# Material shown
-=-=-

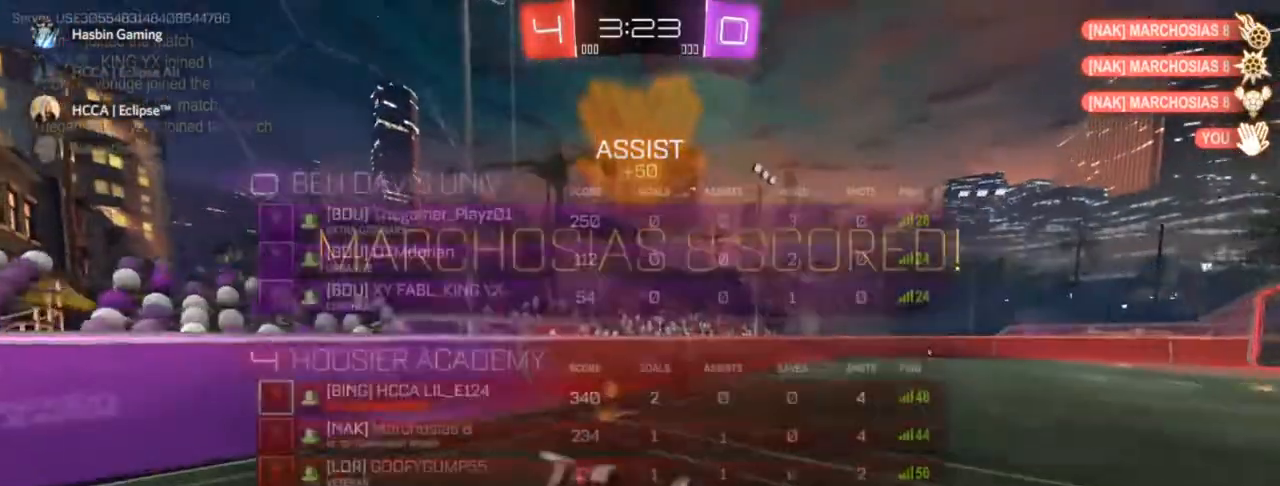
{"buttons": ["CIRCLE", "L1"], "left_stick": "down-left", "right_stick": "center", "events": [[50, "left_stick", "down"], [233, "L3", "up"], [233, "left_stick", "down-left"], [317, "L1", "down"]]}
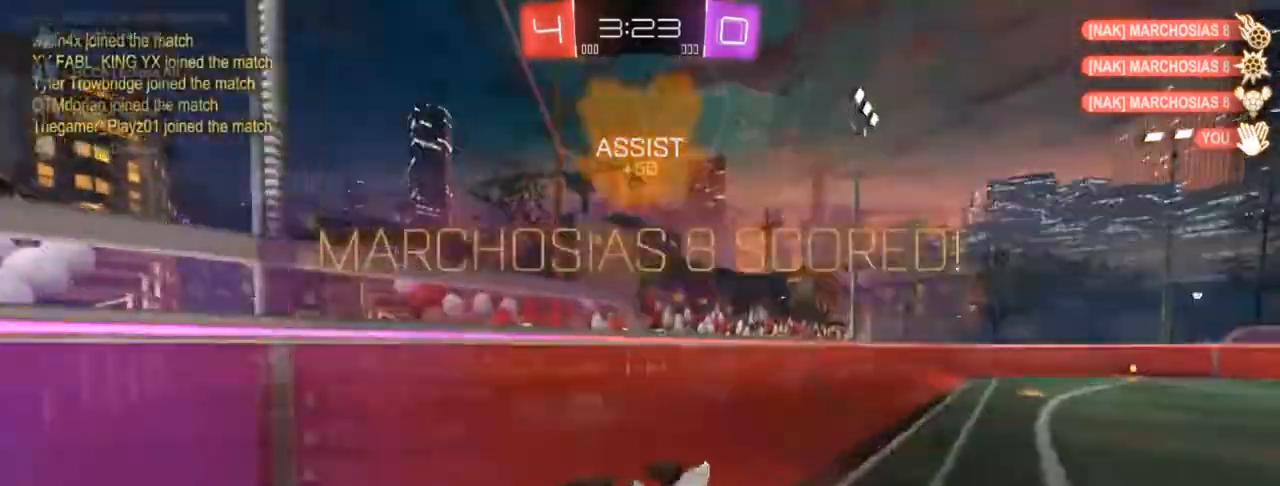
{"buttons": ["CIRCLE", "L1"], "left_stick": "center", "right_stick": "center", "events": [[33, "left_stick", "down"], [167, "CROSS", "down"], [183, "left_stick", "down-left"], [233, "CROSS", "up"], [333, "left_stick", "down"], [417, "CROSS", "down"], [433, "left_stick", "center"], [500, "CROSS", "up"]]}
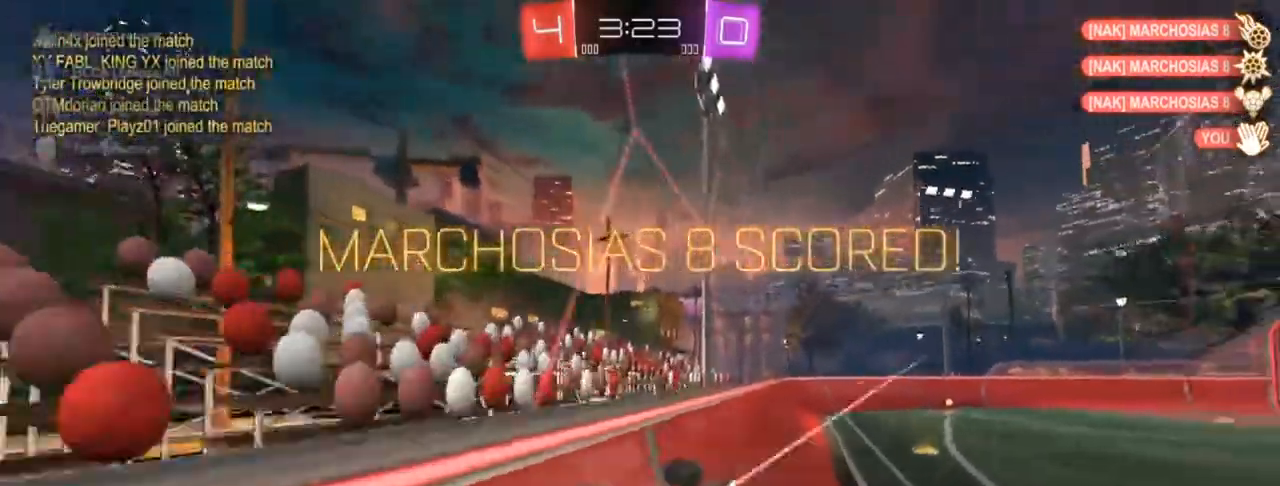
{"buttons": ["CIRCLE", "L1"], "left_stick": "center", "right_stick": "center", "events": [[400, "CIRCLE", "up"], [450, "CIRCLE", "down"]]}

-=-=-

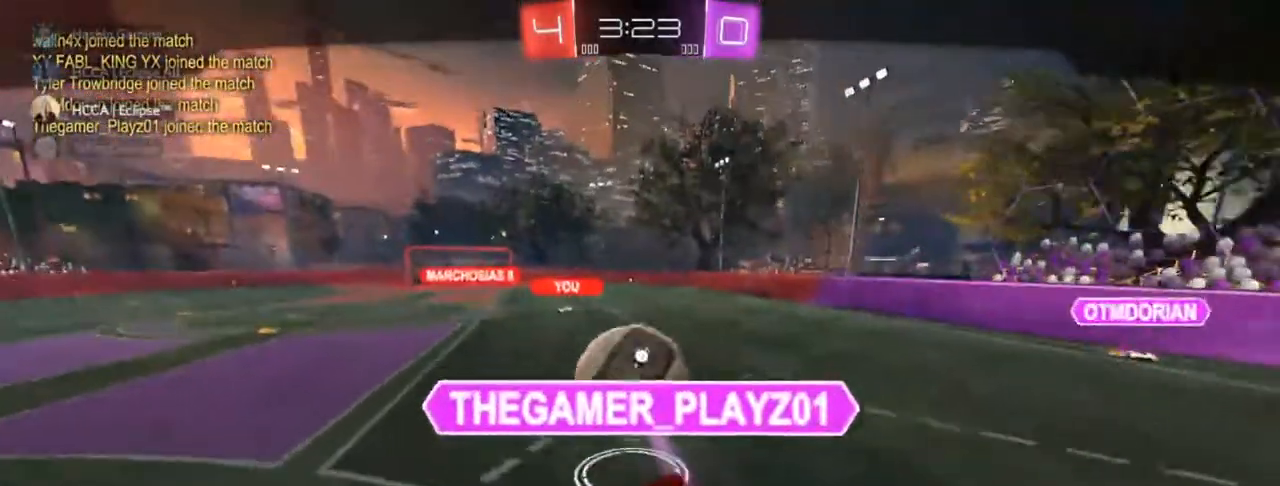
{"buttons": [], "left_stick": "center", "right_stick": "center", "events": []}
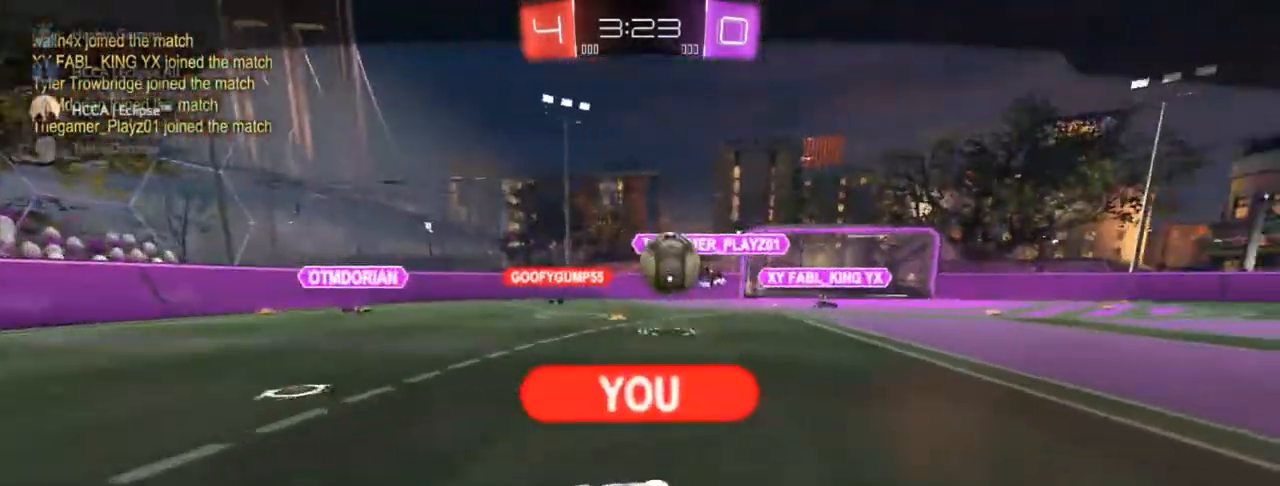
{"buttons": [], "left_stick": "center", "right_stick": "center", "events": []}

-=-=-

# Your task
Using the entries, return every line where the word "CIRCLE" can be found.

# Response to this exercise
{"buttons": ["CIRCLE", "L1"], "left_stick": "down-left", "right_stick": "center", "events": [[50, "left_stick", "down"], [233, "L3", "up"], [233, "left_stick", "down-left"], [317, "L1", "down"]]}
{"buttons": ["CIRCLE", "L1"], "left_stick": "center", "right_stick": "center", "events": [[33, "left_stick", "down"], [167, "CROSS", "down"], [183, "left_stick", "down-left"], [233, "CROSS", "up"], [333, "left_stick", "down"], [417, "CROSS", "down"], [433, "left_stick", "center"], [500, "CROSS", "up"]]}
{"buttons": ["CIRCLE", "L1"], "left_stick": "center", "right_stick": "center", "events": [[400, "CIRCLE", "up"], [450, "CIRCLE", "down"]]}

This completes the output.